Aim of the task: Produce a verbatim copy of the following records, leaving out all pictures.

Data for analysis:
★ ★ ★ ★ ★ ★ ★

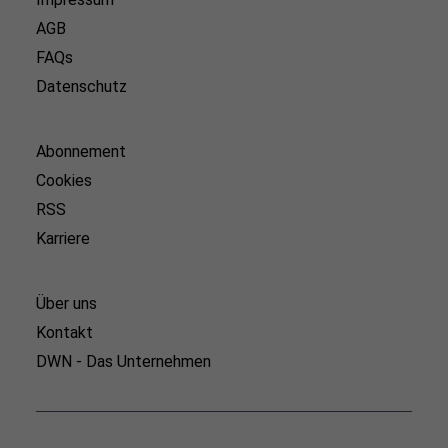
AGB
FAQs
Datenschutz
Abonnement
Cookies
RSS
Karriere
Über uns
Kontakt
DWN - Das Unternehmen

★ ★ ★ ★ ★ ★ ★

Result of this task:
AGB
FAQs
Datenschutz
Abonnement
Cookies
RSS
Karriere
Über uns
Kontakt
DWN - Das Unternehmen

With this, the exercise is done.